* [Job]:
Rename "Pärnu Bus Station" to "Pärnu bus terminal" in every one of the rows below, and write out all the lines again with nothing else altered.

START Task data

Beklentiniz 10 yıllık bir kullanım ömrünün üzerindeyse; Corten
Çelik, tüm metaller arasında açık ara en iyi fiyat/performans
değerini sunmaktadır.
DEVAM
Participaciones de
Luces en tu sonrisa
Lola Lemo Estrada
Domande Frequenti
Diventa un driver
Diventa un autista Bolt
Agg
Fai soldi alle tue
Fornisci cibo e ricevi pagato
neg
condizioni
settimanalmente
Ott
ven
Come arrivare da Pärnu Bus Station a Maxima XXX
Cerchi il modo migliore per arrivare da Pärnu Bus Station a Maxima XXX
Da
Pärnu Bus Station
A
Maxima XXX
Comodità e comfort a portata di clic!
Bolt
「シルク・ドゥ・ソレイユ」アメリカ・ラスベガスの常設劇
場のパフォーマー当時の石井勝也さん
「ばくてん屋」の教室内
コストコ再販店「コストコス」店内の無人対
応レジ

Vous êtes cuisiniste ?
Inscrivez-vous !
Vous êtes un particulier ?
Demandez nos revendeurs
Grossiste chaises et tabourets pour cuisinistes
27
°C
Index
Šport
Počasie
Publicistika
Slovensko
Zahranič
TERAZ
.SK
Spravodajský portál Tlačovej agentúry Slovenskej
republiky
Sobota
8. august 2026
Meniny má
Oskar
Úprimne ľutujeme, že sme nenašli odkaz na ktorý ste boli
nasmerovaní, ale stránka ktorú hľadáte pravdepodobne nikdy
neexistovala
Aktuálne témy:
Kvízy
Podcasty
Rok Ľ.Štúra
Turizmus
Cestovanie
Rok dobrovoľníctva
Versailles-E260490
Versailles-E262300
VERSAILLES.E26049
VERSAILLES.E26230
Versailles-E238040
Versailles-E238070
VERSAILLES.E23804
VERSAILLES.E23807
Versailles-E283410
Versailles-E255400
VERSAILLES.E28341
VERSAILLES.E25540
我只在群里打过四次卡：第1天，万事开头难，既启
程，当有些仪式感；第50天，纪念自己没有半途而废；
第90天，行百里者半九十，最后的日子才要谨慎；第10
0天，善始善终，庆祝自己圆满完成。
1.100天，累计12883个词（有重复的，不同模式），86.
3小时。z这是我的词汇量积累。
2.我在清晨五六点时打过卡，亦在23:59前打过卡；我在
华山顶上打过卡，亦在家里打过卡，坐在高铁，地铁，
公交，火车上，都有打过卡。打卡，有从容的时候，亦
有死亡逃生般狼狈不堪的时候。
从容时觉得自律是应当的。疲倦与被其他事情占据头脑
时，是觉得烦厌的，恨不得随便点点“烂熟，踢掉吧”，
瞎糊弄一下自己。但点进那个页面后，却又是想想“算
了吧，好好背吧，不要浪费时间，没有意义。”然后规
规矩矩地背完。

END Task data

* [Answer for the task]:
Beklentiniz 10 yıllık bir kullanım ömrünün üzerindeyse; Corten
Çelik, tüm metaller arasında açık ara en iyi fiyat/performans
değerini sunmaktadır.
DEVAM
Participaciones de
Luces en tu sonrisa
Lola Lemo Estrada
Domande Frequenti
Diventa un driver
Diventa un autista Bolt
Agg
Fai soldi alle tue
Fornisci cibo e ricevi pagato
neg
condizioni
settimanalmente
Ott
ven
Come arrivare da Pärnu bus terminal a Maxima XXX
Cerchi il modo migliore per arrivare da Pärnu bus terminal a Maxima XXX
Da
Pärnu bus terminal
A
Maxima XXX
Comodità e comfort a portata di clic!
Bolt
「シルク・ドゥ・ソレイユ」アメリカ・ラスベガスの常設劇
場のパフォーマー当時の石井勝也さん
「ばくてん屋」の教室内
コストコ再販店「コストコス」店内の無人対
応レジ

Vous êtes cuisiniste ?
Inscrivez-vous !
Vous êtes un particulier ?
Demandez nos revendeurs
Grossiste chaises et tabourets pour cuisinistes
27
°C
Index
Šport
Počasie
Publicistika
Slovensko
Zahranič
TERAZ
.SK
Spravodajský portál Tlačovej agentúry Slovenskej
republiky
Sobota
8. august 2026
Meniny má
Oskar
Úprimne ľutujeme, že sme nenašli odkaz na ktorý ste boli
nasmerovaní, ale stránka ktorú hľadáte pravdepodobne nikdy
neexistovala
Aktuálne témy:
Kvízy
Podcasty
Rok Ľ.Štúra
Turizmus
Cestovanie
Rok dobrovoľníctva
Versailles-E260490
Versailles-E262300
VERSAILLES.E26049
VERSAILLES.E26230
Versailles-E238040
Versailles-E238070
VERSAILLES.E23804
VERSAILLES.E23807
Versailles-E283410
Versailles-E255400
VERSAILLES.E28341
VERSAILLES.E25540
我只在群里打过四次卡：第1天，万事开头难，既启
程，当有些仪式感；第50天，纪念自己没有半途而废；
第90天，行百里者半九十，最后的日子才要谨慎；第10
0天，善始善终，庆祝自己圆满完成。
1.100天，累计12883个词（有重复的，不同模式），86.
3小时。z这是我的词汇量积累。
2.我在清晨五六点时打过卡，亦在23:59前打过卡；我在
华山顶上打过卡，亦在家里打过卡，坐在高铁，地铁，
公交，火车上，都有打过卡。打卡，有从容的时候，亦
有死亡逃生般狼狈不堪的时候。
从容时觉得自律是应当的。疲倦与被其他事情占据头脑
时，是觉得烦厌的，恨不得随便点点“烂熟，踢掉吧”，
瞎糊弄一下自己。但点进那个页面后，却又是想想“算
了吧，好好背吧，不要浪费时间，没有意义。”然后规
规矩矩地背完。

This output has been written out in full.